#### [What you are asked to do]
In the lines below, change every "bbox" to "bounding box" and leave everything else the same.

▬▬▬

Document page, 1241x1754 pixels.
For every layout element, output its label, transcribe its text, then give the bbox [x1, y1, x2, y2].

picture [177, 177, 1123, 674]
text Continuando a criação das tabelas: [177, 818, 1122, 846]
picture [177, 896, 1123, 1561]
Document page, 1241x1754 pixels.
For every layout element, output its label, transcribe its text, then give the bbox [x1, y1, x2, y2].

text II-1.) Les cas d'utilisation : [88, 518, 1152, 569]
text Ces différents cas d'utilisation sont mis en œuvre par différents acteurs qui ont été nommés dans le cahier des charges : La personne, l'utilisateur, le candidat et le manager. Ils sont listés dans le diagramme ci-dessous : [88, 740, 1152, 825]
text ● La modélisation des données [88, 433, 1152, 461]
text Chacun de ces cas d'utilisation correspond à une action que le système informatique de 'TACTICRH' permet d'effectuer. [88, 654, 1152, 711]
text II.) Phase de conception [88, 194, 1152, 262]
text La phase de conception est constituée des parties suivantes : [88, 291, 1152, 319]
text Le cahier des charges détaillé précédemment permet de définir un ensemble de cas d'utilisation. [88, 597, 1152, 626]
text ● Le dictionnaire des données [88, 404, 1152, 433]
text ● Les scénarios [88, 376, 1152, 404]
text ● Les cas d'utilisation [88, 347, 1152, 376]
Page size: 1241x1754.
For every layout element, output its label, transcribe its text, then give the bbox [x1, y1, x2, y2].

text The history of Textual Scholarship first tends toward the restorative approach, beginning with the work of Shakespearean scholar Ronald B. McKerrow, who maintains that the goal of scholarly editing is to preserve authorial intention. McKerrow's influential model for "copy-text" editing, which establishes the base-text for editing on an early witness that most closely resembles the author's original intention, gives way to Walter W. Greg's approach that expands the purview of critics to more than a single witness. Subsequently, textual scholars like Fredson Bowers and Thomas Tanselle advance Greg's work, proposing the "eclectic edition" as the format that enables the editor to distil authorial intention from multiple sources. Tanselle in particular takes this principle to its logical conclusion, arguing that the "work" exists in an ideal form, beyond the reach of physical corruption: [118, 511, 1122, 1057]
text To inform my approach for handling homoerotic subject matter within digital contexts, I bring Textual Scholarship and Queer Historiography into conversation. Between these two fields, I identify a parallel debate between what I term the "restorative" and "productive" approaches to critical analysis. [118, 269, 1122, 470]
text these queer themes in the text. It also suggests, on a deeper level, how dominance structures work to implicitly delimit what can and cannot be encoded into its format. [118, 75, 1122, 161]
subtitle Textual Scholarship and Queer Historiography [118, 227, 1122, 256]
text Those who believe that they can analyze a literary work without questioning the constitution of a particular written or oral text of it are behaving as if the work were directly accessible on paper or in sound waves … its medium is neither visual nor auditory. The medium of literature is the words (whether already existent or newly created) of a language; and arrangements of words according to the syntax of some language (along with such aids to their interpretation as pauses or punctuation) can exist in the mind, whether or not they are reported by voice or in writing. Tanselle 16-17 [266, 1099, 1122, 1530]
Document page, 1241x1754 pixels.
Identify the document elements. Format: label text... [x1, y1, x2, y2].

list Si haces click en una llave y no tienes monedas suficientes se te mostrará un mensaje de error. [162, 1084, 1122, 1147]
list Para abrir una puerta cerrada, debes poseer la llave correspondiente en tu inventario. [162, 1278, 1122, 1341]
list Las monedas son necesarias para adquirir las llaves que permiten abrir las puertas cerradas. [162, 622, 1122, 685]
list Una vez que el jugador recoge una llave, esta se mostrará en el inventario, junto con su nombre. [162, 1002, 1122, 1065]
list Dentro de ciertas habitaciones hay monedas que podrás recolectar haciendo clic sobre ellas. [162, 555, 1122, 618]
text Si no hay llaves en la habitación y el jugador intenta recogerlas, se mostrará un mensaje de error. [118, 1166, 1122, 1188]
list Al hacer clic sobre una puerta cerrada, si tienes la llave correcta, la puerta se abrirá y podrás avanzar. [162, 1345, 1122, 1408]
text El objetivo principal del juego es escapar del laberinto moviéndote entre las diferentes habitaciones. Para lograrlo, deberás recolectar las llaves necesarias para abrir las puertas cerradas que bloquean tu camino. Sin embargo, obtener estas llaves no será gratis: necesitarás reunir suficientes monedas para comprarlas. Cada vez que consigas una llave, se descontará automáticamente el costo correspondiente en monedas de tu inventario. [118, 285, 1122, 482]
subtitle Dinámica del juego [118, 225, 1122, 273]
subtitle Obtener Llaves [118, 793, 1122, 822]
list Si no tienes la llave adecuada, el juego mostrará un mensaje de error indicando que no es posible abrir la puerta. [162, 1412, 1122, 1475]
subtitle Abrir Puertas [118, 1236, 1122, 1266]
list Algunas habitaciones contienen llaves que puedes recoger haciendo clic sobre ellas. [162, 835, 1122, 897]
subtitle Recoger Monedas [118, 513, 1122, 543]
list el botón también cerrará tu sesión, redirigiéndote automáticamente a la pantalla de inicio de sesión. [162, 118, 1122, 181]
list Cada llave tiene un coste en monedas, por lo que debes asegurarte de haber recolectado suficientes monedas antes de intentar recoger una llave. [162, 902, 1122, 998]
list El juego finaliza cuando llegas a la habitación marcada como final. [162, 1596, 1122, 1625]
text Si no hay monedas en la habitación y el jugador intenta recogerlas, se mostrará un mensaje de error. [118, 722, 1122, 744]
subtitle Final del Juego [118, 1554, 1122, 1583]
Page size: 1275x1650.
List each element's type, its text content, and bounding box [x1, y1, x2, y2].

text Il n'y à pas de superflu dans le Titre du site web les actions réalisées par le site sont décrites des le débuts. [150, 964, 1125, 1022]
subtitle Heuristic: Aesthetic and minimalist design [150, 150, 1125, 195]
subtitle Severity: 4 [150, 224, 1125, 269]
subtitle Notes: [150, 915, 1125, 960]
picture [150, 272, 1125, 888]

▬▬▬

#### [Expected answer]
Document page, 1241x1754 pixels.
For every layout element, output its label, transcribe its text, then give the bounding box [x1, y1, x2, y2].

picture [177, 177, 1123, 674]
text Continuando a criação das tabelas: [177, 818, 1122, 846]
picture [177, 896, 1123, 1561]
Document page, 1241x1754 pixels.
For every layout element, output its label, transcribe its text, then give the bounding box [x1, y1, x2, y2].

text II-1.) Les cas d'utilisation : [88, 518, 1152, 569]
text Ces différents cas d'utilisation sont mis en œuvre par différents acteurs qui ont été nommés dans le cahier des charges : La personne, l'utilisateur, le candidat et le manager. Ils sont listés dans le diagramme ci-dessous : [88, 740, 1152, 825]
text ● La modélisation des données [88, 433, 1152, 461]
text Chacun de ces cas d'utilisation correspond à une action que le système informatique de 'TACTICRH' permet d'effectuer. [88, 654, 1152, 711]
text II.) Phase de conception [88, 194, 1152, 262]
text La phase de conception est constituée des parties suivantes : [88, 291, 1152, 319]
text Le cahier des charges détaillé précédemment permet de définir un ensemble de cas d'utilisation. [88, 597, 1152, 626]
text ● Le dictionnaire des données [88, 404, 1152, 433]
text ● Les scénarios [88, 376, 1152, 404]
text ● Les cas d'utilisation [88, 347, 1152, 376]
Page size: 1241x1754.
For every layout element, output its label, transcribe its text, then give the bounding box [x1, y1, x2, y2].

text The history of Textual Scholarship first tends toward the restorative approach, beginning with the work of Shakespearean scholar Ronald B. McKerrow, who maintains that the goal of scholarly editing is to preserve authorial intention. McKerrow's influential model for "copy-text" editing, which establishes the base-text for editing on an early witness that most closely resembles the author's original intention, gives way to Walter W. Greg's approach that expands the purview of critics to more than a single witness. Subsequently, textual scholars like Fredson Bowers and Thomas Tanselle advance Greg's work, proposing the "eclectic edition" as the format that enables the editor to distil authorial intention from multiple sources. Tanselle in particular takes this principle to its logical conclusion, arguing that the "work" exists in an ideal form, beyond the reach of physical corruption: [118, 511, 1122, 1057]
text To inform my approach for handling homoerotic subject matter within digital contexts, I bring Textual Scholarship and Queer Historiography into conversation. Between these two fields, I identify a parallel debate between what I term the "restorative" and "productive" approaches to critical analysis. [118, 269, 1122, 470]
text these queer themes in the text. It also suggests, on a deeper level, how dominance structures work to implicitly delimit what can and cannot be encoded into its format. [118, 75, 1122, 161]
subtitle Textual Scholarship and Queer Historiography [118, 227, 1122, 256]
text Those who believe that they can analyze a literary work without questioning the constitution of a particular written or oral text of it are behaving as if the work were directly accessible on paper or in sound waves … its medium is neither visual nor auditory. The medium of literature is the words (whether already existent or newly created) of a language; and arrangements of words according to the syntax of some language (along with such aids to their interpretation as pauses or punctuation) can exist in the mind, whether or not they are reported by voice or in writing. Tanselle 16-17 [266, 1099, 1122, 1530]
Document page, 1241x1754 pixels.
Identify the document elements. Format: label text... [x1, y1, x2, y2].

list Si haces click en una llave y no tienes monedas suficientes se te mostrará un mensaje de error. [162, 1084, 1122, 1147]
list Para abrir una puerta cerrada, debes poseer la llave correspondiente en tu inventario. [162, 1278, 1122, 1341]
list Las monedas son necesarias para adquirir las llaves que permiten abrir las puertas cerradas. [162, 622, 1122, 685]
list Una vez que el jugador recoge una llave, esta se mostrará en el inventario, junto con su nombre. [162, 1002, 1122, 1065]
list Dentro de ciertas habitaciones hay monedas que podrás recolectar haciendo clic sobre ellas. [162, 555, 1122, 618]
text Si no hay llaves en la habitación y el jugador intenta recogerlas, se mostrará un mensaje de error. [118, 1166, 1122, 1188]
list Al hacer clic sobre una puerta cerrada, si tienes la llave correcta, la puerta se abrirá y podrás avanzar. [162, 1345, 1122, 1408]
text El objetivo principal del juego es escapar del laberinto moviéndote entre las diferentes habitaciones. Para lograrlo, deberás recolectar las llaves necesarias para abrir las puertas cerradas que bloquean tu camino. Sin embargo, obtener estas llaves no será gratis: necesitarás reunir suficientes monedas para comprarlas. Cada vez que consigas una llave, se descontará automáticamente el costo correspondiente en monedas de tu inventario. [118, 285, 1122, 482]
subtitle Dinámica del juego [118, 225, 1122, 273]
subtitle Obtener Llaves [118, 793, 1122, 822]
list Si no tienes la llave adecuada, el juego mostrará un mensaje de error indicando que no es posible abrir la puerta. [162, 1412, 1122, 1475]
subtitle Abrir Puertas [118, 1236, 1122, 1266]
list Algunas habitaciones contienen llaves que puedes recoger haciendo clic sobre ellas. [162, 835, 1122, 897]
subtitle Recoger Monedas [118, 513, 1122, 543]
list el botón también cerrará tu sesión, redirigiéndote automáticamente a la pantalla de inicio de sesión. [162, 118, 1122, 181]
list Cada llave tiene un coste en monedas, por lo que debes asegurarte de haber recolectado suficientes monedas antes de intentar recoger una llave. [162, 902, 1122, 998]
list El juego finaliza cuando llegas a la habitación marcada como final. [162, 1596, 1122, 1625]
text Si no hay monedas en la habitación y el jugador intenta recogerlas, se mostrará un mensaje de error. [118, 722, 1122, 744]
subtitle Final del Juego [118, 1554, 1122, 1583]
Page size: 1275x1650.
List each element's type, its text content, and bounding box [x1, y1, x2, y2].

text Il n'y à pas de superflu dans le Titre du site web les actions réalisées par le site sont décrites des le débuts. [150, 964, 1125, 1022]
subtitle Heuristic: Aesthetic and minimalist design [150, 150, 1125, 195]
subtitle Severity: 4 [150, 224, 1125, 269]
subtitle Notes: [150, 915, 1125, 960]
picture [150, 272, 1125, 888]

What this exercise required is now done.